Although published accuracy rates for neural network classifiers - similar to studies >10 years ago - seem promising, researchers are raising concerns whether neural network classification can live up to its current promise to "solve" automated melanoma recognition. This is due to many reasons, some exemplarily shown below:
- Instability: Current neural networks are highly sensitive to small image perturbations invisible to the human eye, shown by adversarial attacks against medical images. But also more evident differences in images can have an impact: E.g. if only melanoma images in the training dataset are photographed with skin markings or rulers, a network may also "diagnose" images of angiomas as melanomas if depicted alongside rulers and skin markings.
- Explainability: Although every parameter of a neural network is known, explainability of those systems is impeded by the vast number of parameters. One approach for intuitively explaining neural network decisions is by simply providing similar images with "content based image retrieval" (CBIR). A free example application provided by the ViDIR Group (Medical University of Vienna) can be used at ypsono.com.

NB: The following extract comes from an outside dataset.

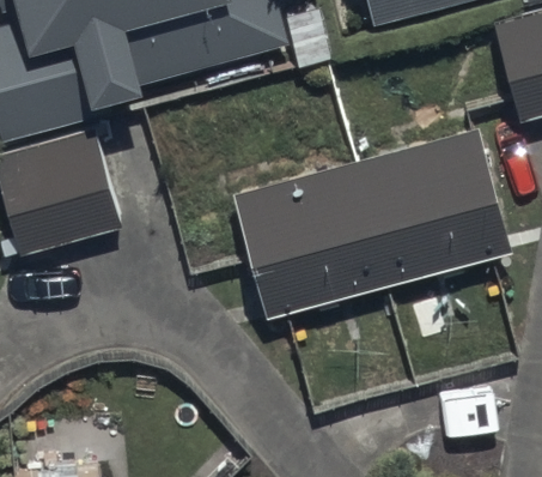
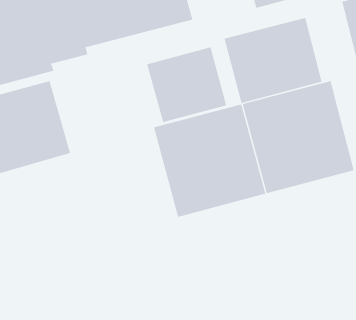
building: none -> [224,17,322,104]
building: none -> [146,46,227,123]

- Evaluation: Classic evaluation metrics of studies and machine learning challenges show comparability to human accuracy, but it is debateable if they provide valuable insight for performance and clinical applicability.
- Real world application: While recent studies show users accept automated classifiers in principle, more in depth early studies showed that only non-experts, and only in ambiguous cases, would change their decision based on an automated system. It is completely unclear whether published metrics accurately reflect this population and cases, and whether automated decisions in those cases can provide beneficial and safe outcomes. An underestimated danger is also that an automated system can of course not diagnose a melanoma that is not being photographed at all, which was in fact the case in a prospective clinica trial in Vienna.
Device-based automated diagnostics
Apart from image analysis and classification of dermatoscopic images, several other techniques try to solve melanoma diagnosis (list non-exhaustive):
- Multispectral image analysis
- Raman spectroscopy 
- Electrical Impedance Spectroscopy
- Genomic analysis through adhesive tape
They all try to provide a binary output with little to no user interaction. Albeit accuracy rates have been reported high for some of those, it is still unclear if and how they will provide meaningful input in clinical practice.